Wherever the string "give" turns up in the data, copy the whole line.

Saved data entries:
____________
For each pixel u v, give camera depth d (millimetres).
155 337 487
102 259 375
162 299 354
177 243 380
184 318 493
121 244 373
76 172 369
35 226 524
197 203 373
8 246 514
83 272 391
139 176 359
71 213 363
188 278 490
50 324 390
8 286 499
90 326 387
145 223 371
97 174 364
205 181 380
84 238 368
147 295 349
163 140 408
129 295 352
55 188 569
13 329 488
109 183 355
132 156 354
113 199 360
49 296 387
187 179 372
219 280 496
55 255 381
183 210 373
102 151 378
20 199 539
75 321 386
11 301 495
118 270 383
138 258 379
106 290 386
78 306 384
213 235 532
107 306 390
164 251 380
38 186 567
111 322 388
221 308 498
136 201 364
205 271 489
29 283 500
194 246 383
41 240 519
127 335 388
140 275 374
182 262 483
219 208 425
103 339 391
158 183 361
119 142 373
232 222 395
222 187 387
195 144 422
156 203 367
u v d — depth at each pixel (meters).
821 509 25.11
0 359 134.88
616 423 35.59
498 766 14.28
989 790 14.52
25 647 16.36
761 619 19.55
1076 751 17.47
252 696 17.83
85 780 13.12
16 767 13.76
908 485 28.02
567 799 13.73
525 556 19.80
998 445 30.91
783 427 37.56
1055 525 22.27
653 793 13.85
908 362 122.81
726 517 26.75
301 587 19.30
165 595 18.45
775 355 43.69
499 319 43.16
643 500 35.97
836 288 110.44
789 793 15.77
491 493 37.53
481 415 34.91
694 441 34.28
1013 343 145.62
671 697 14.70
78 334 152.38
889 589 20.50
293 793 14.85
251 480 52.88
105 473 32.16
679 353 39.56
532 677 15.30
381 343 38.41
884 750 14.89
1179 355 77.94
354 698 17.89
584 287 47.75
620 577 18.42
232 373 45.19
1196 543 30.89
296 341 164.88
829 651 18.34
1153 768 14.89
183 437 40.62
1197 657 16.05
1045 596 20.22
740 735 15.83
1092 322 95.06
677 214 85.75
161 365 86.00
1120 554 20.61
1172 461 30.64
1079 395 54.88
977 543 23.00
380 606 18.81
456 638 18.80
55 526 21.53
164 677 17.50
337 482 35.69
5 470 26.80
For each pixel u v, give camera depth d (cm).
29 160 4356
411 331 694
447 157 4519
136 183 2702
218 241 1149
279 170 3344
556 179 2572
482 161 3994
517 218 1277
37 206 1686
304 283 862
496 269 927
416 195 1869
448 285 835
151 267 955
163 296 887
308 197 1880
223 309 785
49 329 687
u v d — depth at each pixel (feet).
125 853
____________
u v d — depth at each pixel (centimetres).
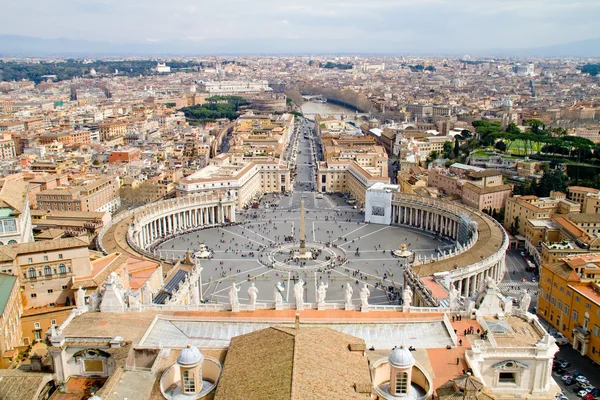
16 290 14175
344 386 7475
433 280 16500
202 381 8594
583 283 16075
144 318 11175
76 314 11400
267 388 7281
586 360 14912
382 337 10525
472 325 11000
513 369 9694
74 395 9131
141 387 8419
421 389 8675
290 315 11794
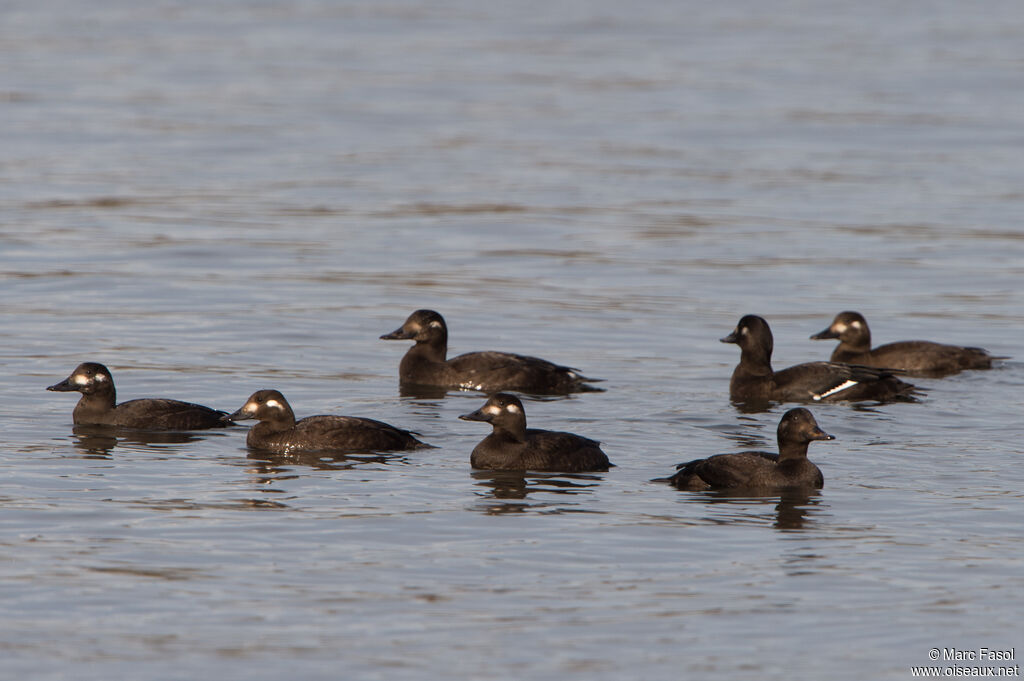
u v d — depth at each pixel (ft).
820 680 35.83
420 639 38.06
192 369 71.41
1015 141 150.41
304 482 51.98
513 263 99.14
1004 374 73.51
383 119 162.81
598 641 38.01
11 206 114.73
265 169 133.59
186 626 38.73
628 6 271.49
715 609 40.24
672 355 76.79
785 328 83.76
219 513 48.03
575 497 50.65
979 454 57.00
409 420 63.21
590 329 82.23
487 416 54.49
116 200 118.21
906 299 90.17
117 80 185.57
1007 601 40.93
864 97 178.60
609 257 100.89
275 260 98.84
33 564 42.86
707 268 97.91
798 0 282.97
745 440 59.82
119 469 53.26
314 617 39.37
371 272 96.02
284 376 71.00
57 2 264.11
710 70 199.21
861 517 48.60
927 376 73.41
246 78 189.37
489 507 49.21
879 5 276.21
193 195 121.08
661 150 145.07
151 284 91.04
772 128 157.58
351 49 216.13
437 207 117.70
____________
TASK RESPONSE:
For each pixel u v, give camera depth d (millimetres).
For each pixel u v, give camera depth d (cm).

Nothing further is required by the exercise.